I had a conversation with a friend of mine who had recently broken up with her boyfriend. It was a fairly short relationship, but it was still long enough for her to develop feelings for this person, and the reason he gave for their breakup was somewhat vague. She felt that the relationship had been a good one, but since it ended for what she perceived to be little reason and she didn’t feel as though she could learn anything from the experience, she described it as completely meaningless. If it has no value after the fact, how could it have had value at all?
I want to cycle through a bunch of thought experiments, and I want you, dear reader, to think about these examples and decide their worth.
What has greater value? A person who gets married at 25, has a great, healthy relationship for 30 years, and then the marriage ends. It doesn’t matter how, maybe their partner dies or whatever, but then that person is alone and miserable for another 30 years and dies at the age of 85. Or: A person who has a relationship for two years, then is alone and miserable for one year, then a relationship for two years, then alone for one, etc. again from the age of 25 to 85. So that’s essentially 40 years of relationships to 20 years of isolated misery. Assume that these multiple, brief relationships are mostly healthy ones.
Next, let’s look at addiction. Say someone has been an addict for 20 years, and then after 40 years of sobriety they finally slip, and overdose and die. Compare this to someone who has been an addict for 40 years, then they sober up for 20 years, and then die a non-drug-related death.
Lastly, consider success. Say a person garners great success for themself fairly early on in their life, and then accomplishes little during the rest of it. Compare this person to someone who achieves great success near the end of their long, mediocre life. Assume equal amounts of success.
What value has temporality? I think most people would agree that the 30 year relationship has more value than the sum of 40 years worth of many relationships because more meaning can be built with a single partner. Children could be born and properly raised, many great trips could be shared, etc. It’s not necessarily the length of something that gives it its worth, but the value that one finds within it.
Secondly, the end of something doesn’t necessarily determine its worth either. I think the more obvious choice regarding the addict is that the length of the sobriety trumps a sober death. It is a tragic end to be sure, but I don’t believe that the end invalidates the 40 years of a healthy life that was lived prior to it. If the addict had been hit by a bus on their way to buy the drugs, and never got the chance to overdose, would that have invalidated his life? Of course not. The end of something cannot negate the meaning of something because all things must end. Even if, for example, one were to find out that their partner had been lying to them about an affair for years, that would still not negate any happiness one had felt because in that moment that happiness was real. Being miserable and betrayed now does not make you less happy when you initially felt it.
Meaning is in the moment. And whether that meaning continues or ends is irrelevant to the worth of that meaning when it takes place. We as humans, however, can only live in the present. And looking at it in the abstract, we might think that the greatness achieved at the beginning of one’s life is equal to greatness achieved at the end of one’s life, but you also have to remember that when Robin Williams killed himself, all the fond memories his fans had of him were from over a decade ago.

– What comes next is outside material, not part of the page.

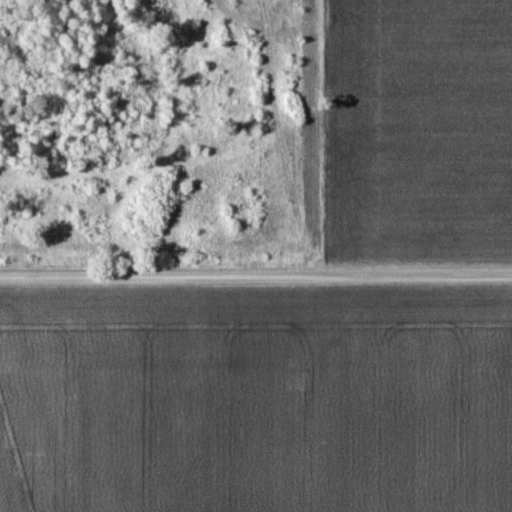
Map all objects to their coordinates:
road: (256, 272)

Living in the present means that we don’t normally appreciate the value of meaning that we once had. If someone tells me that I’m living in the past because I’m sulking over an ex-girlfriend or something, that is untrue. The joy of the past that I am currently focusing on is not living in the past because I’m miserable about it; not joyful. I am using my present moment as a judge of past meaning, even if, when taken in the abstract, we can see that that is not its true value.
Speaking of ex-girlfriends, I have one that grew up in poverty. One of the things she told me about poverty was that when things were good, even though frugality might make things a little easier financially later on, their family would still splurge a little bit because when things were bad later, they had those good times to look back on and appreciate. They chose to bank their meaning rather than their finances, and while it may not be conventional wisdom, they still survived and probably had more enriched lives because of it.
Can we extract ourselves from the present? Can we appreciate the past as it is meant to be appreciated, and recognize the infinite uncertainty of the future which could very well hold our greatest success? Well, we can certainly try.